Then again, unlike videogames that still require individual tweaks, the same calibration settings should be ideal for every movie.
 

SlothmanAllen

Banned
Oct 28, 2017
1,834
Why don't tvs just come properly colour calibrated in the first place? I've never understood why they need picture settings options? Shouldn't the ly be calibrated to have accurate colour representation right from the factory?
 

Fatoy

Member
Mar 13, 2019
7,267
I get irrationally pissed off when people I know claim they like motion smoothing more than cinema mode.
I went to an acquaintance's house (read: husband of my wife's friend) and he'd recently bought some stupidly expensive 65" Samsung LED set.

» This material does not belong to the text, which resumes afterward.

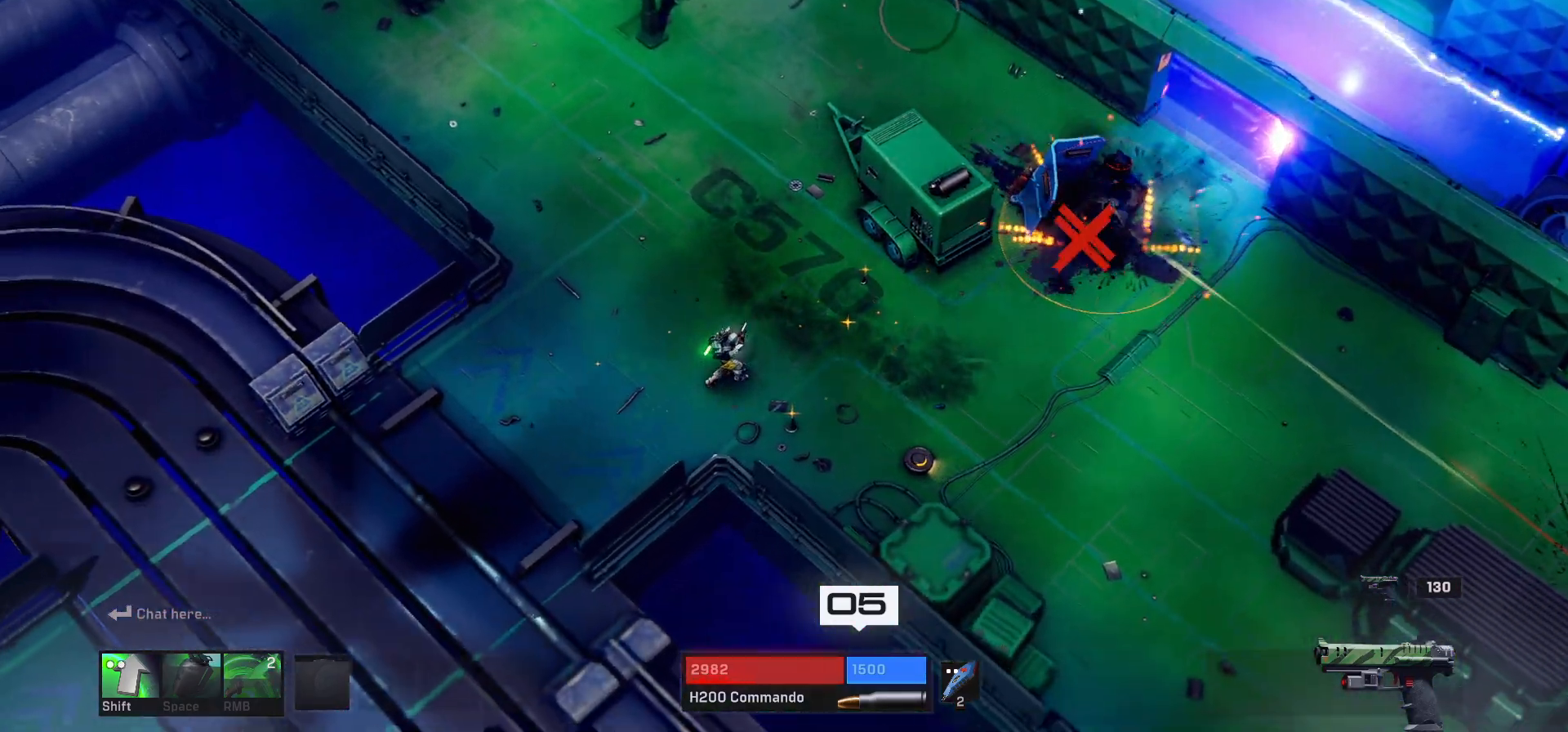
{"keys": [], "mouse": [], "events": [[17, "s", "up"], [450, "a", "up"]]}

His kids were watching a 2D cartoon on it, and the TV was adding garbage frames on all the moving characters. It looked like the whole cartoon was experiencing network lag, as well as being sharpened so harshly that literally every straight line had a ring highlight around it. I mentioned to him that he should probably turn some of these processing settings off, and he had no idea what I was on about.

I sent him a link to the Tom Cruise / Chris McQuarrie video about it later that evening. Went round a few weeks later and it all looked exactly the same.

I don't want to be THAT guy who changes people's TV settings when they're in the toilet, but I'm tempted to try it in this case. It's just maddening when I have a really modest TV (I spent about £750 on a mid-range 55" LED with adequate HDR performance, because my budget was tight) and other people spend thousands and end up with an objectively worse picture.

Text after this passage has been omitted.